South Pass City, Kleinstadt in den Vereinigten Staaten
South Pass City ist eine verlassene Bergbausiedlung in den Rocky Mountains, die aus Holzgebäuden und Ruinen aus dem 19. Jahrhundert besteht. Die Anlage bewahrt das Erscheinungsbild eines typischen Goldgräberlagers mit Saloon, Laden und Wohnhäusern, die nach den Abbauboom der 1870er Jahre zurückgeblieben sind.
Die Siedlung entstand 1868 nach der Entdeckung von Gold in der Gegend und wurde schnell zu einer bedeutenden Bergbaustadt in Wyoming. Nach dem Rückgang der Goldpreise und der Erschöpfung der Vorkommen verließen die Bewohner den Ort ab den 1880er Jahren.
Der Ort liegt auf 2.700 Metern Höhe in einem exposierten Gebirgsgebiet und ist daher je nach Jahreszeit unterschiedlich zugänglich.
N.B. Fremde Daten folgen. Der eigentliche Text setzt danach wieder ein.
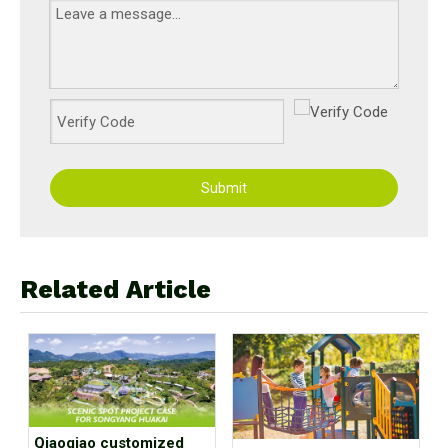
Submit
Related Article
Qiaoqiao customized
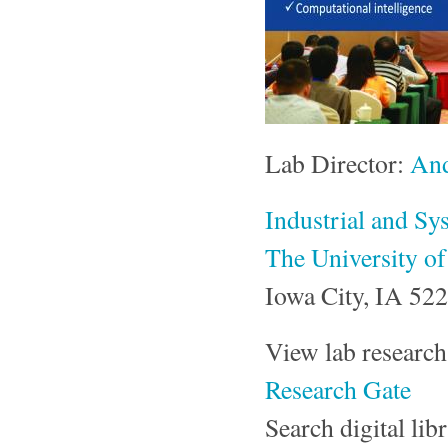
Lab Director:
And
Industrial and Sy
The University o
Iowa City, IA 52
View lab resear
Research Gate
Search digital li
Besucher sollten warme Kleidung mitbringen und ausreichend Wasser haben, da die Gegend isoliert und den Elementen ausgesetzt ist.
Bemerkenswert ist, dass die Siedlung eine vollständige Goldgräber-Gemeinde aus dem 19. Jahrhundert zeigt, einschließlich aller notwendigen Einrichtungen wie Kirche, Friedhof und Gefängnis. Dies macht es zu einem seltenen Beispiel, wie der tägliche Alltag in dieser Ära organisiert war.